We have a layered file system driver (not filter), which stores the actual data on a different file system. As expected, we own the FCB, but we’re not using the cache manager services. All the requests are attended by reading from or writing to the underlying file system.
There’s a customer complaining about the “close-to-open” consistency on the following scenario:
Application A opens a given file.
Application A maps the file content in memory.
Application A closes the file handle.
Application A writes to the map.
Application A unmap the file and ends.
Application B opens the same file.
Application B reads the file using regular I/O.
Application B is reading stale data because the data comes from the underlying file system, but dirty pages were not flushed to the media (underlying file system) yet.
Now I’m confused about this “close-to-open” consistency because we all know that a file system driver cannot ensure data coherency between mapped I/O and regular I/O. Should that be different in cases like the one above? And if so, how could my driver accomplish such a requirement without impacting on performance? Am I obligated to use cache manager?
File system drives work quite hard to ensure data coherency between mapped I/O and regular I/O - and not just across opens, but while the file is opened via both paths. Indeed CcCoherencyFlushAndPurgeCache was added (Windows 7) to further improve the ability of the file system to maintain coherency between mapped and non-cached I/O (which is comparable to the problem that you’re having).
Cache Manager integration gives mapped and cached I/O coherency “for free”, but because you are maintaining your own cache (that’s what Mm is doing for the memory mapped I/O, after all), you become responsible for maintaining that coherency.
Is there a reason you aren’t doing at least a flush on that second open? Presumably you can locate your own control structures, so you should notice there is an SOP with a non-null DataSectionObject. In that case, just calling CcCoherencyFlushAndPurge might be all it takes. I can understand not wanting to do it in the close path (it might not be necessary/useful) but doing it in the second create path (where it’s there for correctness) should “do the right thing” and only pay the cost when it’s necessary.

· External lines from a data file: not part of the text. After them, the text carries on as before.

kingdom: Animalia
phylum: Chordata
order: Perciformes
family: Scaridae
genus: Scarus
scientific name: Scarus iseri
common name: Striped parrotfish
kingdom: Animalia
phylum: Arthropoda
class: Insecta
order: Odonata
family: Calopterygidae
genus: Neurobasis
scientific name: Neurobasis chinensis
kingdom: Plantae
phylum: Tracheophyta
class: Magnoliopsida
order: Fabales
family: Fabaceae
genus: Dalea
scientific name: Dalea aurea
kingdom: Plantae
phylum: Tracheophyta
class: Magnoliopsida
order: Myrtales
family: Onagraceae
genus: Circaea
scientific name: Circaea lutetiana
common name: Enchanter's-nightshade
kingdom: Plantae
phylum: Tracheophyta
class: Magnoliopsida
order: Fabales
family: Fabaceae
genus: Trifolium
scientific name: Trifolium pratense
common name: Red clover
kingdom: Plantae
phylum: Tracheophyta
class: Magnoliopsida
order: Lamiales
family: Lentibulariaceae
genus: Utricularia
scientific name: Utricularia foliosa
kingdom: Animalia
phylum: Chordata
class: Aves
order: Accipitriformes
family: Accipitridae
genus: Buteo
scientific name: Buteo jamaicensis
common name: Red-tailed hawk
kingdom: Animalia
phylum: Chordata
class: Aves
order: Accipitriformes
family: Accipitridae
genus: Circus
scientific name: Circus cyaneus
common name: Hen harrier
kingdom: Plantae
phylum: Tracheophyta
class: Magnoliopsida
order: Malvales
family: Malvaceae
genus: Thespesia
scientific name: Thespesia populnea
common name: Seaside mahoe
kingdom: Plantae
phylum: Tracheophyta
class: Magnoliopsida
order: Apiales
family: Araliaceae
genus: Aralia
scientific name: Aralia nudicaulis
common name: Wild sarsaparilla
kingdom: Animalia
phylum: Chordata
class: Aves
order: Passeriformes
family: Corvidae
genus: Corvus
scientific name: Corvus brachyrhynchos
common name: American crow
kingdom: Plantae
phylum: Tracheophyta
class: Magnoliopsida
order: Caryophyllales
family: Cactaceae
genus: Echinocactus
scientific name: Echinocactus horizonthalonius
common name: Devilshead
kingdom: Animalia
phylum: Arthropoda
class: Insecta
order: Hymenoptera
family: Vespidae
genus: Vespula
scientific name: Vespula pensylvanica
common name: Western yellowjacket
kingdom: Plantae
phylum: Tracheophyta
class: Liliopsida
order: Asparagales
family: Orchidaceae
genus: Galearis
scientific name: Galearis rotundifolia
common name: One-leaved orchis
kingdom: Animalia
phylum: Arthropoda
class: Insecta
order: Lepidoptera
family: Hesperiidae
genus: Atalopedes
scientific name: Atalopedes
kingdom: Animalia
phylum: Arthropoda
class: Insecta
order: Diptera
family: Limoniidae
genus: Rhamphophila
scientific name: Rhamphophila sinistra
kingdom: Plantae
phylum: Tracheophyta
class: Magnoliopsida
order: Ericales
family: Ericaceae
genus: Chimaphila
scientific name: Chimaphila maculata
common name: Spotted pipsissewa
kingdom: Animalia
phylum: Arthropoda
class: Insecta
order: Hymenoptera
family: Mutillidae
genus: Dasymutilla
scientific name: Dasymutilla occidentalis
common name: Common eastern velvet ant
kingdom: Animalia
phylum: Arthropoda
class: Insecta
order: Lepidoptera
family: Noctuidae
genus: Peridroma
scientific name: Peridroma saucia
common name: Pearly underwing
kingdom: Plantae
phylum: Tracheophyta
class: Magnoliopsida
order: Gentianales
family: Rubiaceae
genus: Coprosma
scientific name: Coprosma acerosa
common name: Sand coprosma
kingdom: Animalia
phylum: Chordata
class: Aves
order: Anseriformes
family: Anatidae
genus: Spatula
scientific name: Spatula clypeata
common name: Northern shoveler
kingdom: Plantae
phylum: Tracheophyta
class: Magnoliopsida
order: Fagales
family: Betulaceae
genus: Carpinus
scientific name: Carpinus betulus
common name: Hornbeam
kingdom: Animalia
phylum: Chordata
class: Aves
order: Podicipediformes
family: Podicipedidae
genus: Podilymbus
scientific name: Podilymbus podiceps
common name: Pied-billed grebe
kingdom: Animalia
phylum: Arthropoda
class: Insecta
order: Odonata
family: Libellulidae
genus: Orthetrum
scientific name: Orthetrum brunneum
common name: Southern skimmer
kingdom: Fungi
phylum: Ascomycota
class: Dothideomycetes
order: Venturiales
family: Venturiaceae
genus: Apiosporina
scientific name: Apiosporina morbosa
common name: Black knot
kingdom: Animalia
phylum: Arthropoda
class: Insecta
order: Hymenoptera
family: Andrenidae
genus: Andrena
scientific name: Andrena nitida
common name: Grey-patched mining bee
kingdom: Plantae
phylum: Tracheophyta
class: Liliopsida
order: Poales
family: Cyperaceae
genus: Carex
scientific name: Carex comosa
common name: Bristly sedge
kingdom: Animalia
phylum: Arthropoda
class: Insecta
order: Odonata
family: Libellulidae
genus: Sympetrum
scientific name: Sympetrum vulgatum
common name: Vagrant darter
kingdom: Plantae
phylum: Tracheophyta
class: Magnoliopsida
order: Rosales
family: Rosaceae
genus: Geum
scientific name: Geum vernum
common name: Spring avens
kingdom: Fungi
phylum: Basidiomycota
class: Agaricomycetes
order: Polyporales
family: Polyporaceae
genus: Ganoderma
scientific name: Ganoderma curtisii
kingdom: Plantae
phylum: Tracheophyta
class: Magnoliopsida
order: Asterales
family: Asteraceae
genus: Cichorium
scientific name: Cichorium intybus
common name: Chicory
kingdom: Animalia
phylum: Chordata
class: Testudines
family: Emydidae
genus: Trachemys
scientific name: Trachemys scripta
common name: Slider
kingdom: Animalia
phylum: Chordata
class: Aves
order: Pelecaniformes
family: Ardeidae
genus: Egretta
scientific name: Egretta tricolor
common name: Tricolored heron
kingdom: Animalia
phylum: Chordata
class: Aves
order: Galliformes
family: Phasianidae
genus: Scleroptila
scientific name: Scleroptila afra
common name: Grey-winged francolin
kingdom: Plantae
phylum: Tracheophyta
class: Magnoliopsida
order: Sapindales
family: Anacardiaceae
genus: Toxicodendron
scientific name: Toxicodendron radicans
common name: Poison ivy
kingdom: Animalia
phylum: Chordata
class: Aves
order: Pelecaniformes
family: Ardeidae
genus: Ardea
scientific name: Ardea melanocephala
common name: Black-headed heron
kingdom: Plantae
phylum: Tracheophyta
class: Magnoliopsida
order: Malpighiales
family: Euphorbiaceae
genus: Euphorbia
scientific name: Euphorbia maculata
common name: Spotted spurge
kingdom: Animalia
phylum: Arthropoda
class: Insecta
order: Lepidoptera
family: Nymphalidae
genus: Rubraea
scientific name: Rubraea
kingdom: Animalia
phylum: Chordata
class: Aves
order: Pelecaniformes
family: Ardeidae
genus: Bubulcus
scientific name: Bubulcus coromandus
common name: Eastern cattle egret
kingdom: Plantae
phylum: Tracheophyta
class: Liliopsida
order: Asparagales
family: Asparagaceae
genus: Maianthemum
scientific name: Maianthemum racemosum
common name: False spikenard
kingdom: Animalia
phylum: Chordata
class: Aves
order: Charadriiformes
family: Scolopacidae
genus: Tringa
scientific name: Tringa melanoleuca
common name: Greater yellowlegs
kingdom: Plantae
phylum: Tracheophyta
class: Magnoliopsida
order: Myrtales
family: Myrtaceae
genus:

MmDoesFileHaveUserWriteableReferences can also be used to help out with this process - you can do that (on the second open) and if it comes back as true it means someone has it memory mapped and you can return STATUS_SHARING_VIOLATION (see the FastFat code sample).
I can see other scenarios that should break in your environment. For example:
(1) Execute program foo.exe
(2) Copy bar.exe onto foo.exe
(3) Execute program foo.exe
This is going to have similar coherency issues, just using the ImageSectionObject rather than the DataSectionObject. For that you use MmFlushImageSection…
The only reason I had for not doing the flush on the second open was about getting a performance impact for no reason, assuming mixing mapped IO and regular IO would always be incoherent even through close to open.